Yoo: We Planned for a Mumbai Worst Case

I remember when the skies were silent after Sept. 11th. Wilmette is under one of the flight paths to O'Hare. But then I heard a fast-moving jet, and breathed a sigh of relief that our military was defending our inland airspace. This had never happened before. Who questioned the need for it then?

Legal scholar John Yoo is being pilloried in much of the MSM press now for looking at worst-case scenarios when he served in the Bush administration. Do we really want to put our trust in liberal lawyers to actually foil an attack or defuse a nuke in our cities? Isn't that what led to Sept. 11th--remember the Clinton administration legal wall that prevented heroes like John O'Neill--who died on Sept. 11th at his post in the World Trade Center--from connecting the dots and acting? Yoo in the WSJ makes the case for a vigilant and effective anti-terror strategy in our country:
Suppose al Qaeda branched out from crashing airliners into American cities. Using small arms, explosives, or biological, chemical or nuclear weapons they could seize control of apartment buildings, stadiums, ships, trains or buses. As in the November 2008 Mumbai attacks, texting and mobile email would make it easy to coordinate simultaneous assaults in a single city.

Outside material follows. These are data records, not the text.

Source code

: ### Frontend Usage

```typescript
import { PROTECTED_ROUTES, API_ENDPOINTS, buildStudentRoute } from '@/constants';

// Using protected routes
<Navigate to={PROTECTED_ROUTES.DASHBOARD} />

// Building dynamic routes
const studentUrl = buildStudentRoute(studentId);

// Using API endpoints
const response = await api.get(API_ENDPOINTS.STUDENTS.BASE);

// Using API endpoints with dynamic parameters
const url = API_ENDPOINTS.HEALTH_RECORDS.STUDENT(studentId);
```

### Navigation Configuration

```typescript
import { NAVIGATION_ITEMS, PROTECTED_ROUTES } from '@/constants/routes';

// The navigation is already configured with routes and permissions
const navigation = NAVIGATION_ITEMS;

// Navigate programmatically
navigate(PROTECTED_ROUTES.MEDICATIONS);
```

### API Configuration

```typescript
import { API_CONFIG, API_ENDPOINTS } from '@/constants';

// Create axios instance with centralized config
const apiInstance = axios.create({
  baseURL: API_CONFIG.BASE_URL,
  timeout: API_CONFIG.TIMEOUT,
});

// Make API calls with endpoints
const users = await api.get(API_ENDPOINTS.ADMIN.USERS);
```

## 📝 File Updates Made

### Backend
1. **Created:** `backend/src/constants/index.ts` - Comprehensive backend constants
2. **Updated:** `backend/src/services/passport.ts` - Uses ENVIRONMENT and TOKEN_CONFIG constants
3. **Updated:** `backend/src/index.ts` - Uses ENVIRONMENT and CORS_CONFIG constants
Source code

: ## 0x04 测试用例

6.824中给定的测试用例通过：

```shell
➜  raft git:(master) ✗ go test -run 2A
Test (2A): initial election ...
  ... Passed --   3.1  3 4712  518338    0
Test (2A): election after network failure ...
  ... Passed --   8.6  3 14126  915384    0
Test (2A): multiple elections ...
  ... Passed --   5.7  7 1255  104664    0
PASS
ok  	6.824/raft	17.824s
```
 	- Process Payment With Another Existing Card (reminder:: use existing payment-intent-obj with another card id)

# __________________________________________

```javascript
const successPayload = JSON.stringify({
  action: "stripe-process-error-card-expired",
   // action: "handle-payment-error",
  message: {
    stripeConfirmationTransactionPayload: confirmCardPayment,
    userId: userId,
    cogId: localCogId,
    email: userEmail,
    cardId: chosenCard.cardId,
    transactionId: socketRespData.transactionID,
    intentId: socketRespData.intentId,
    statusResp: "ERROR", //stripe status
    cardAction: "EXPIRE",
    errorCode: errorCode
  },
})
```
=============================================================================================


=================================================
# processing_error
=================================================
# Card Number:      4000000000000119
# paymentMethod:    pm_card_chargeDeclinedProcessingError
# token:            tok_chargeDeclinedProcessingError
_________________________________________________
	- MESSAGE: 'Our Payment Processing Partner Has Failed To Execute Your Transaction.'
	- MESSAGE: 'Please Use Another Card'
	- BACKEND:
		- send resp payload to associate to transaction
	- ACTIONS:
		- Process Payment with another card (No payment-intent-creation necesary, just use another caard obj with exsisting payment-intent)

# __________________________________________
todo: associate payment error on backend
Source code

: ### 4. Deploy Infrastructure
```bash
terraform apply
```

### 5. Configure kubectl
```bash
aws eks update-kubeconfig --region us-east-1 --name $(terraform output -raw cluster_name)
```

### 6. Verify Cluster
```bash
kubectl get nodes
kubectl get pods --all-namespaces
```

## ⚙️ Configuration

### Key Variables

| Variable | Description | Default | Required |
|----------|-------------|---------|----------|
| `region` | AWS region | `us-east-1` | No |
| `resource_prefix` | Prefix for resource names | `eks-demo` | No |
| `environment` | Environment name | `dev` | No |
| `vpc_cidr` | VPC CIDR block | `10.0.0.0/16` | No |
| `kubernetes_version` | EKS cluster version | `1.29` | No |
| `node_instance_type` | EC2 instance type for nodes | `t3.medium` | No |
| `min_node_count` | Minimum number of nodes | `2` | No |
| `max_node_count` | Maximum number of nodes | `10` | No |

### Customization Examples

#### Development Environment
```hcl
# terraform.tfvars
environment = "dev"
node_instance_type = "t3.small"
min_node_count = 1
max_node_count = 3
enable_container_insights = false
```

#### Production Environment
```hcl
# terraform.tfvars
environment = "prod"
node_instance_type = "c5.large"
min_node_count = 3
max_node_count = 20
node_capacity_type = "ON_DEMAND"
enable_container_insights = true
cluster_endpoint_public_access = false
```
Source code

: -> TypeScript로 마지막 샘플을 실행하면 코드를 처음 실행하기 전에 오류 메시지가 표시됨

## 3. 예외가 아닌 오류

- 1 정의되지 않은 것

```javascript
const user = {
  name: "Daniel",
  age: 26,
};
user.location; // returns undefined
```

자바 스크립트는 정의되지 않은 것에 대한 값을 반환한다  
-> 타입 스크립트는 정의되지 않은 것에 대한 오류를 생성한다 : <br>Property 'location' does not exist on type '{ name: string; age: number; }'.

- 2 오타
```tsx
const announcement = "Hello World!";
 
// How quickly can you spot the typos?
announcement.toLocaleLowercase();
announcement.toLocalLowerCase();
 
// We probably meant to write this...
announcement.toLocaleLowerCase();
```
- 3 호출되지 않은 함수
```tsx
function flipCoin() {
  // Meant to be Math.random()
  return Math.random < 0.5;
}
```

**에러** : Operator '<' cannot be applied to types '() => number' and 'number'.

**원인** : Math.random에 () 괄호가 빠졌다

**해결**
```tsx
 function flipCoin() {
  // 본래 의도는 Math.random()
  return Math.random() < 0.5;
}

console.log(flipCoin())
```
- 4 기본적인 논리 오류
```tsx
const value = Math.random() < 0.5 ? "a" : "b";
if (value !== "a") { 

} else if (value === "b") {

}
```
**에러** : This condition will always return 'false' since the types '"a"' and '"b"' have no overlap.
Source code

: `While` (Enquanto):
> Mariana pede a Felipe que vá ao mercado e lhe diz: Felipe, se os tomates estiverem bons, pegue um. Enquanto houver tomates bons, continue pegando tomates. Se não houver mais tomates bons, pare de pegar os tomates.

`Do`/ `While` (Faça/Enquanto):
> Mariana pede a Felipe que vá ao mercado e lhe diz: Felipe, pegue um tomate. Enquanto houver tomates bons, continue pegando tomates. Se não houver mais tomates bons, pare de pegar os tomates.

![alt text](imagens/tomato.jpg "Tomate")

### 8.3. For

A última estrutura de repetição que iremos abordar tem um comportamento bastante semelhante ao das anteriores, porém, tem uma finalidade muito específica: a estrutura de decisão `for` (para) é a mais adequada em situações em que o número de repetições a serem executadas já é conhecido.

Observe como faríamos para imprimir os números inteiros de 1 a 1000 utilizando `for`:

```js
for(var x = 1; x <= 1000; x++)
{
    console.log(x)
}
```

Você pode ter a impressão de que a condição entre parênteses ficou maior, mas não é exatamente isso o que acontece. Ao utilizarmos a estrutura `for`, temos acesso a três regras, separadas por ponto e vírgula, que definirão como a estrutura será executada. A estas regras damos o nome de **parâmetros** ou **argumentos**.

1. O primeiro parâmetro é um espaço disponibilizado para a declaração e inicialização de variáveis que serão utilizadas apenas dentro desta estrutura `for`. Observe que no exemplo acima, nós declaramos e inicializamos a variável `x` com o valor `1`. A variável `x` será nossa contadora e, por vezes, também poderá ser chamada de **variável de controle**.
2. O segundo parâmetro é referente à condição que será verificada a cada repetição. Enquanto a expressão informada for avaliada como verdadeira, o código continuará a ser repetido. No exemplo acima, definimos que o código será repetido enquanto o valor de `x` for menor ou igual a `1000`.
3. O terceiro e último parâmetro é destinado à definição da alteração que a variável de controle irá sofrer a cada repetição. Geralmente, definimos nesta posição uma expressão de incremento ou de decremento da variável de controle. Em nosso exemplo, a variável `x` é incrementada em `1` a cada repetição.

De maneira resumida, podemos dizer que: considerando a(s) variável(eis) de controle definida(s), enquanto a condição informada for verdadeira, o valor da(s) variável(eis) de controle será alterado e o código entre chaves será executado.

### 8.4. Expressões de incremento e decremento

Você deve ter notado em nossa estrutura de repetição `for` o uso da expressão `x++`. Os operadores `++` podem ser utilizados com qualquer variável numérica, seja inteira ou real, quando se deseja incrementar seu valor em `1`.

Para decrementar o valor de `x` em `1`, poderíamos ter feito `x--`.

In the weeks after the Sept. 11, 2001, strikes on New York City and Washington, D.C., these were hypotheticals no more. They became real scenarios for which responsible civilian and military leaders had to plan. The possibility of such attacks raised difficult, fundamental questions of constitutional law, because they might require domestic military operations against an enemy for the first time since the Civil War. Could our armed forces monitor traffic in a city where terrorists were preparing to strike, search for cells using surveillance technology, or use force against a hijacked vessel or building?

In these extraordinary circumstances, while our military put al Qaeda on the run, it was the duty of the government to plan for worst-case scenarios -- even if, thankfully, those circumstances never materialized. This was not reckless. It was prudent and responsible. While government officials worked tirelessly to prevent the next attack, lawyers, of which I was one, provided advice on unprecedented questions under the most severe time pressures.

Judging from the media coverage of Justice Department memos from those days -- released this week by the Obama administration -- this careful contingency planning amounted to a secret plot to overthrow the Constitution and strip Americans of their rights. As the New York Times has it, Bush lawyers "rush into sweeping away this country's most cherished rights." "Irresponsible," harrumphed former Clinton administration Justice Department officials.

According to these critics, the overthrow of constitutional government in the United States began with a 37-page memo, confidentially issued on Oct. 23, 2001, which concluded that the September 11 attacks triggered the government's war powers and allowed the president to use force to counter force. Alexander Hamilton saw things differently than critics of the Bush administration. He wrote in Federalist 74: "The direction of war implies the direction of the common strength, and the power of directing and employing the common strength forms a usual and essential part in the definition of the executive authority."

Congress agreed with Hamilton. Restrictions on deploying the military for domestic law enforcement (originally passed to end Reconstruction in the South) did not apply to self-defense of the nation.
Read it all.

As far as the First Amendment in time of war--does any responsible person argue with the notion that loose lips sink ships? And Yoo points out that adhering to Fourth Amendment standards would have made the Civil War unwinnable--American soldiers were fighting other American soldiers on our soil. Our safety is at stake--let's not let anti-Bush hysteria undermine honest efforts to protect Americans in their everyday lives.

Those who put their lives and their sacred honor on the line for us need to know we have their backs.